Interesting idea, but I'm wondering whether there are resources available to create another slicing of app types.

The Microsoft Store and UWP seem to be lacking resources already to carry out needed improvements (e.g. UWP catching up with .net 5, the Store having problems with developer dashboard and searching, etc).

Adding new app types, even though they could potentially be useful, will likely dilute the focus that is needed to do certain improvements that are needed (UWP improvements, WinUI, Project Reunion, .net 5, app modernization, etc).

mdtauk commented 4 years ago

What about apps that perform background functions, who's only UI happens to be settings which live in a Task Tray Icon?

There is currently the UWP lifecycle and then a Full Trust mode with deeper system access.
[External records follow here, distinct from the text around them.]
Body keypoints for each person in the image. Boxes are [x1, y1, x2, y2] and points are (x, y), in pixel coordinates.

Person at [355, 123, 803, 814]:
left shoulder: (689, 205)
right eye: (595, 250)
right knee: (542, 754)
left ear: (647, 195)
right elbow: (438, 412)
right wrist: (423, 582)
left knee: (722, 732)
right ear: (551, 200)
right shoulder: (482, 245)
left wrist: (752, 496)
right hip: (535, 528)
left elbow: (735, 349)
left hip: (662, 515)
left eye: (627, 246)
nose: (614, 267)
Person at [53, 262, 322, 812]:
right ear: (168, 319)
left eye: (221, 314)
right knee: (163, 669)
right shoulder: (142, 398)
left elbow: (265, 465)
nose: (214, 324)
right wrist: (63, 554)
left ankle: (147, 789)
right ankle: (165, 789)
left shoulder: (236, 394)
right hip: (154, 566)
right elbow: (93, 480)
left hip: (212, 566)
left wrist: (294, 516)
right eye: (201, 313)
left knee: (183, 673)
If WinUI Desktop opted into a permission system, it could choose what Category of permissions it requires, and an appropriately styled dialog can show on first run.
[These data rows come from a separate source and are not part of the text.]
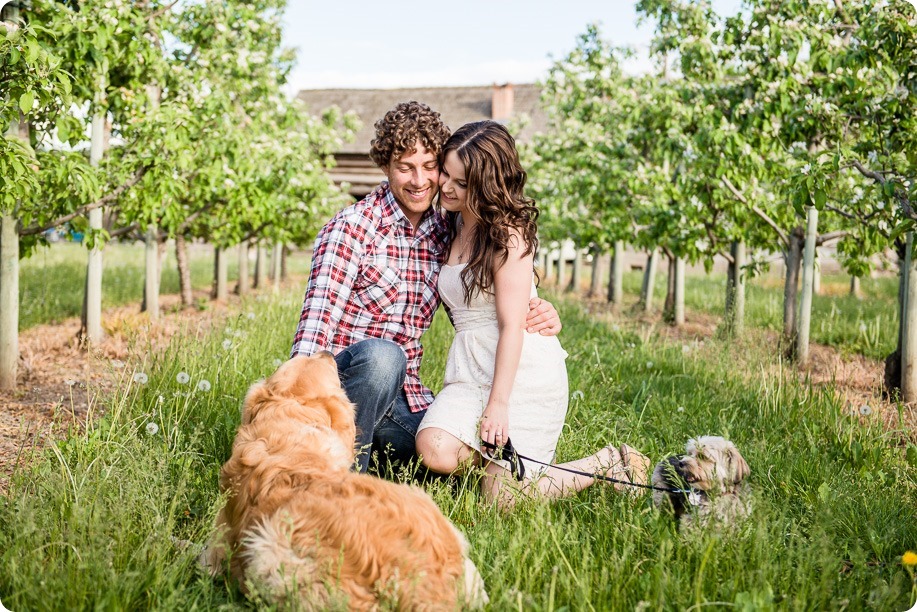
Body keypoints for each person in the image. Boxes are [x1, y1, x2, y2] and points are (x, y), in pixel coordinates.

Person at [291, 101, 561, 474]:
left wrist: (537, 306)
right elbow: (312, 334)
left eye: (430, 167)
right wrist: (289, 412)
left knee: (444, 455)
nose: (420, 181)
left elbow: (477, 303)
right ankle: (342, 478)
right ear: (386, 167)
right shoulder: (353, 228)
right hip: (341, 395)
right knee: (384, 358)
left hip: (404, 398)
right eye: (405, 168)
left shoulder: (443, 232)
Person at [415, 121, 651, 508]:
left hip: (520, 372)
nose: (446, 187)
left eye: (461, 182)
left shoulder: (508, 235)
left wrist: (499, 404)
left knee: (500, 504)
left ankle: (607, 462)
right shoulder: (449, 222)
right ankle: (513, 466)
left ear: (486, 185)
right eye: (446, 173)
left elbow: (511, 327)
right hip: (470, 367)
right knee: (433, 448)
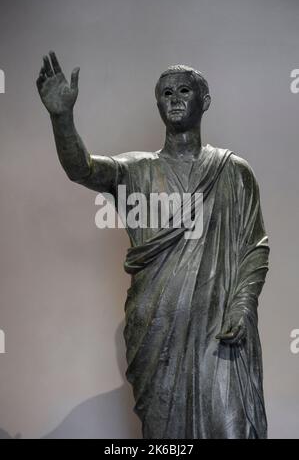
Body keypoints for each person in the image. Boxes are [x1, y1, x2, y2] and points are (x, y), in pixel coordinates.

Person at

Basically I think these App Types should be less about who the app is aimed at, and more about what the app requires - and the user chooses to allow or not.

So if its an app that requires lots of permissions, the dialog looks more like a warning (maybe UAC with password entry), and you can allow all permissions at once.

If its more 'consumer', or only requires one or two permissions, each permission brings up a friendly dialog, with an always allow option.

shaheedmalik commented 4 years ago

What about apps that perform background functions, who's only UI happens to be settings which live in a Task Tray Icon?

If we look at Windows 10x, and even the current Insider build of Windows 10, apps that run in the task tray are going away. But something like this would be covered under the Enterprise designation.

There is currently the UWP lifecycle and then a Full Trust mode with deeper system access. If WinUI Desktop opted into a permission system, it could choose what Category of permissions it requires, and an appropriately styled dialog can show on first run.

Basically I think these App Types should be less about who the app is aimed at, and more about what the app requires - and the user chooses to allow or not.

So if its an app that requires lots of permissions, the dialog looks more like a warning (maybe UAC with password entry), and you can allow all permissions at once.

If its more 'consumer', or only requires one or two permissions, each permission brings up a friendly dialog, with an always allow option.

I agree with this. The idea is that is more directed at developers' particular use cases. A consumer designated app would have a different set of tools available versus an Enterprise app. Someone downloading an app and it locks down the system wouldn't be desirable for a consumer grade application, but it would be expected in an Enterprise application like an ATM or Kiosk for example.

The main consumer part is notifying the user in the store what type of app it is.

sharpninja commented 4 years ago

I think every app must be installed via MSIX, signed and permissions requested, even if the permission is "Everything". Legacy consumer apps that haven't been updated in 5 years will rightfully fall to the wayside if the developer cannot put in the minimal effort to repackage with proper permissions.